Molecular and Cellular Immunology Section, Great Ormond Street Institute of Child Health, University College London, London, United Kingdom.
Department of Pediatric Immunology, Great Ormond Street Hospital for Children NHS Foundation Trust, London, United Kingdom.
Front Immunol. 2018 Apr 4;9:666. doi: 10.3389/fimmu.2018.00666. eCollection 2018.

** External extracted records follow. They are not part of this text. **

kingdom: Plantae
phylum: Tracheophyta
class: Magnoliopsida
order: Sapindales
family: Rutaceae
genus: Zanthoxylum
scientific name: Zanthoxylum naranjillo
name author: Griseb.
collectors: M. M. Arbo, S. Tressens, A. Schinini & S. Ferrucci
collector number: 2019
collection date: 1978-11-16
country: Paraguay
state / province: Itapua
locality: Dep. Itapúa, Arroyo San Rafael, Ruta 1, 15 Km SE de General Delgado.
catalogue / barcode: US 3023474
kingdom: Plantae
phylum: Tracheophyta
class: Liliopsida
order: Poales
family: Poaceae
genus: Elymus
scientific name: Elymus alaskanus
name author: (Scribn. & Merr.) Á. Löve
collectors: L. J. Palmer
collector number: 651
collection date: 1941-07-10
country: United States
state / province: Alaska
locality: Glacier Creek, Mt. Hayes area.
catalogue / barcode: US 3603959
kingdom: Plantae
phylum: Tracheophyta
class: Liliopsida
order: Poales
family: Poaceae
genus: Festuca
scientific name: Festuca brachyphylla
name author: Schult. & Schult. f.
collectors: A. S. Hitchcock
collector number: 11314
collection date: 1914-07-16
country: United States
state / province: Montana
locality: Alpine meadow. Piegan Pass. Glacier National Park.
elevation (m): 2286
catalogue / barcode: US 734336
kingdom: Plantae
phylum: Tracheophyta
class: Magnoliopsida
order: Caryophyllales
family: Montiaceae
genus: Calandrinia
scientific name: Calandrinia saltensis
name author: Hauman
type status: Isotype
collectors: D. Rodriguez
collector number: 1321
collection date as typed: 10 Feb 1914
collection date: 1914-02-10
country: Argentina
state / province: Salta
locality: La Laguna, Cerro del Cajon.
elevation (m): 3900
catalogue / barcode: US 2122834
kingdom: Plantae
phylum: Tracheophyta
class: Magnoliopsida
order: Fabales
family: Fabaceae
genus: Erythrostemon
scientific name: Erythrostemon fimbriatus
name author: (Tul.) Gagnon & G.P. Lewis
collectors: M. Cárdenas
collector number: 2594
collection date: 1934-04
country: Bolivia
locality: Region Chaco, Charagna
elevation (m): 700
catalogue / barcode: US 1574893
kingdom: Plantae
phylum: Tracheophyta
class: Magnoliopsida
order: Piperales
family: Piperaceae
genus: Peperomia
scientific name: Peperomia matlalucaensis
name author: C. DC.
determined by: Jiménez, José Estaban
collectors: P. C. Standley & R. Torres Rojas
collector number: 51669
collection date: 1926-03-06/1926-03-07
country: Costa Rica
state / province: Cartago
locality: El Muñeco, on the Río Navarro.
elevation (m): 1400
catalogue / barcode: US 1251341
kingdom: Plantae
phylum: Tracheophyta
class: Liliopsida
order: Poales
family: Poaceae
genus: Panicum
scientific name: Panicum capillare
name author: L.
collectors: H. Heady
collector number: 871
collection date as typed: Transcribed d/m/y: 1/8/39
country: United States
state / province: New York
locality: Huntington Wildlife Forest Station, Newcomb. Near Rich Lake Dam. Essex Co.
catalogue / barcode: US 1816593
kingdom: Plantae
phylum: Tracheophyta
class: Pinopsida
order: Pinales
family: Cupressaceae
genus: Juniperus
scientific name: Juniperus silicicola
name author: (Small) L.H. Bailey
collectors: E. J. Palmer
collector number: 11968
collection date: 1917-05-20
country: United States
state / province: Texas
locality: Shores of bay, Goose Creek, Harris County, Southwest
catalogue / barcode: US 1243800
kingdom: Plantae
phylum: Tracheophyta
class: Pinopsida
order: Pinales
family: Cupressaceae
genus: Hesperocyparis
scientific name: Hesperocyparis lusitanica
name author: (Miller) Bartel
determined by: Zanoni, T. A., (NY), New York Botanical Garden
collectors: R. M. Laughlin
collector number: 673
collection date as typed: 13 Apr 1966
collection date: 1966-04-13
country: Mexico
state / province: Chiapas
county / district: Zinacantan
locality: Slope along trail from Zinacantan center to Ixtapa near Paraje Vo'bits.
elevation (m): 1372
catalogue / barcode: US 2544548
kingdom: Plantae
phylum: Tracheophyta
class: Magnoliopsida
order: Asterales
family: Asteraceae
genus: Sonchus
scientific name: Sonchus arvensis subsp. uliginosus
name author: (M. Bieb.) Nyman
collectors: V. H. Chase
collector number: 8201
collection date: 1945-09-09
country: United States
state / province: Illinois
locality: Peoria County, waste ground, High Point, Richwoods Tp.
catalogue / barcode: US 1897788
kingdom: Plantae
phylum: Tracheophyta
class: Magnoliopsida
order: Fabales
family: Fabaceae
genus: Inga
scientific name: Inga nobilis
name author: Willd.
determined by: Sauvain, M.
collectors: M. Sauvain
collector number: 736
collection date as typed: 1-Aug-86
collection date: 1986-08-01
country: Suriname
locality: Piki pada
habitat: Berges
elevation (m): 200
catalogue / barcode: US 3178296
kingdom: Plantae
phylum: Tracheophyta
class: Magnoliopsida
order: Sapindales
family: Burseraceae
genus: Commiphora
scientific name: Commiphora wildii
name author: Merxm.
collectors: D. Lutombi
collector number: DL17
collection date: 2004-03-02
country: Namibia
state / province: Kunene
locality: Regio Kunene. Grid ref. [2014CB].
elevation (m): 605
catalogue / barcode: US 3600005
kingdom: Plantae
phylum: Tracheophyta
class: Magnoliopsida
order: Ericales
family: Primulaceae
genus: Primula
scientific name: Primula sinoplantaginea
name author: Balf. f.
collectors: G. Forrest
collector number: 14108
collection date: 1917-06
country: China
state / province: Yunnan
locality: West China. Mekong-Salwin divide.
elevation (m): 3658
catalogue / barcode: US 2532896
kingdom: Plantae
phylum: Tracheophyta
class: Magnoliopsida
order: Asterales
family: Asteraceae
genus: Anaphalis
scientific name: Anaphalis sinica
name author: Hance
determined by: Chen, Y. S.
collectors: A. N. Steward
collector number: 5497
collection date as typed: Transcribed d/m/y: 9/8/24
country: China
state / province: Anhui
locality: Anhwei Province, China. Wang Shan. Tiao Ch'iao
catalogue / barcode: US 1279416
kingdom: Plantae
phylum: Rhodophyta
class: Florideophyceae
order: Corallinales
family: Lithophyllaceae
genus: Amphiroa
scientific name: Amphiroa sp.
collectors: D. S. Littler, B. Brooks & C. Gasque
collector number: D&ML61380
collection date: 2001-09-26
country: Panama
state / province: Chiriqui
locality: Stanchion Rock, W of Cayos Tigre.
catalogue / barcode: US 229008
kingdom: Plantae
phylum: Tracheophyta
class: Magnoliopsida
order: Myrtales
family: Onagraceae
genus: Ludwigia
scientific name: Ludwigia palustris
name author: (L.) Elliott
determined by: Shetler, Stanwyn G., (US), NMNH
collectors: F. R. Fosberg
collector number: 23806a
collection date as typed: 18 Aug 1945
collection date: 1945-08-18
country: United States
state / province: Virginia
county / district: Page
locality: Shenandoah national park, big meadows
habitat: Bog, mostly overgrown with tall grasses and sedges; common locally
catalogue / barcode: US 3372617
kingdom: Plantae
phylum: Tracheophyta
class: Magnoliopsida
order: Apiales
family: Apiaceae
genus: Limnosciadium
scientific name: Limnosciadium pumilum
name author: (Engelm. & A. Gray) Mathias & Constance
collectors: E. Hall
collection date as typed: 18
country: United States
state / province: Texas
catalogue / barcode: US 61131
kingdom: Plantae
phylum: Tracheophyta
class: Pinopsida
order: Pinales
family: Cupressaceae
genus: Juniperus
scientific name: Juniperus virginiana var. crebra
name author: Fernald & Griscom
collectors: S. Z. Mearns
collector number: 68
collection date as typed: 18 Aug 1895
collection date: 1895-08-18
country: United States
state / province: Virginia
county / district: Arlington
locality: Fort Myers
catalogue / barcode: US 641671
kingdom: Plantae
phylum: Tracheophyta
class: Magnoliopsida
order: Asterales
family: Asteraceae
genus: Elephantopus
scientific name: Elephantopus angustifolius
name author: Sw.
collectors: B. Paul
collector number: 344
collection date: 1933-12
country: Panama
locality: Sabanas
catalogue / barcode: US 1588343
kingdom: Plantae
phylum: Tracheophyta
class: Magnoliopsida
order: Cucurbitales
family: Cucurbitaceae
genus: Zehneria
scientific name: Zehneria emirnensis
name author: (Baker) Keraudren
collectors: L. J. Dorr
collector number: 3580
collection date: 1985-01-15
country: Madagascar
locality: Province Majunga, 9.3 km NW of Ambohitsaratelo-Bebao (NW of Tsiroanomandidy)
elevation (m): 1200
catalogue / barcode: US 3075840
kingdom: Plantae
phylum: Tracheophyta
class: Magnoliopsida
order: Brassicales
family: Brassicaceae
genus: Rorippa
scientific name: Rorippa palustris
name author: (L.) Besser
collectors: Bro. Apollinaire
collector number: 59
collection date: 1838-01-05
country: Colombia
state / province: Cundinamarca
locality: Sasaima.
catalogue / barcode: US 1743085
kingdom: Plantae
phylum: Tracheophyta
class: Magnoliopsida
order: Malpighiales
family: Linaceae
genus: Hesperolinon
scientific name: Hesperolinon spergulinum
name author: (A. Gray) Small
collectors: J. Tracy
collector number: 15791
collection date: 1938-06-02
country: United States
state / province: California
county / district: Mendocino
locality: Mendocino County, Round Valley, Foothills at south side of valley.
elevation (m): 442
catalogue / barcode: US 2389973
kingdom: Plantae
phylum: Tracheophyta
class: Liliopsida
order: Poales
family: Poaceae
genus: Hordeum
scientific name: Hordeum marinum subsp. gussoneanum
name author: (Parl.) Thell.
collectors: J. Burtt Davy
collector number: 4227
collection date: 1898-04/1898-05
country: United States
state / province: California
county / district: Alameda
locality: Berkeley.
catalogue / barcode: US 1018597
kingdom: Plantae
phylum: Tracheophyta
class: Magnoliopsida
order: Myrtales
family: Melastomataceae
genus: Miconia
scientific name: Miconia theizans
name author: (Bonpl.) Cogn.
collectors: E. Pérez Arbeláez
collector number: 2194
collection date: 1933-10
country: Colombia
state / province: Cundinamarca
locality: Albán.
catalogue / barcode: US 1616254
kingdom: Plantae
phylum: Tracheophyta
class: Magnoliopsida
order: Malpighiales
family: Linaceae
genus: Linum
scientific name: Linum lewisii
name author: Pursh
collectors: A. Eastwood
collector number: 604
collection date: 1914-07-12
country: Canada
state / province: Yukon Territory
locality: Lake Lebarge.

X-linked lymphoproliferative disease (XLP) was first described in the 1970s as a fatal lymphoproliferative syndrome associated with infection with Epstein-Barr virus (EBV). Features include hemophagocytic lymphohistiocytosis (HLH), lymphomas, and dysgammaglobulinemias. Molecular cloning of the causative gene, , has provided insight into the nature of disease, as well as helped characterize multiple features of normal immune cell function. Although XLP type 1 (XLP1) provides an example of a primary immunodeficiency in which patients have problems clearing primarily one infectious agent, it is clear that XLP1 is also a disease of severe immune dysregulation, even independent of EBV infection. Here, we describe clinical features of XLP1, how molecular and biological studies of the gene product, SAP, and the associated signaling lymphocyte activation molecule family receptors have provided insight into disease pathogenesis including specific immune cell defects, and current therapeutic approaches including the potential use of gene therapy. Together, these studies have helped change the outcome of this once almost uniformly fatal disease.
X 连锁淋巴组织增生性疾病(XLP)于 20 世纪 70 年代首次被描述为一种与 EBV 感染相关的致命性淋巴组织增生综合征。其特征包括噬血细胞性淋巴组织细胞增生症(HLH)、淋巴瘤和低丙种球蛋白血症。致病基因的分子克隆,SAP,为疾病的本质提供了深入了解,并有助于描述正常免疫细胞功能的多个特征。尽管 XLP1 型(XLP1)提供了一个原发性免疫缺陷的例子,患者在清除主要传染性病原体方面存在问题,但很明显 XLP1 也是一种严重免疫失调的疾病,甚至与 EBV 感染无关。在这里,我们描述了 XLP1 的临床特征,SAP 的基因产物以及相关信号淋巴细胞激活分子家族受体的分子和生物学研究如何为疾病发病机制提供了深入了解,包括特定免疫细胞缺陷,以及当前的治疗方法,包括基因治疗的潜在应用。这些研究共同帮助改变了这种曾经几乎普遍致命疾病的结局。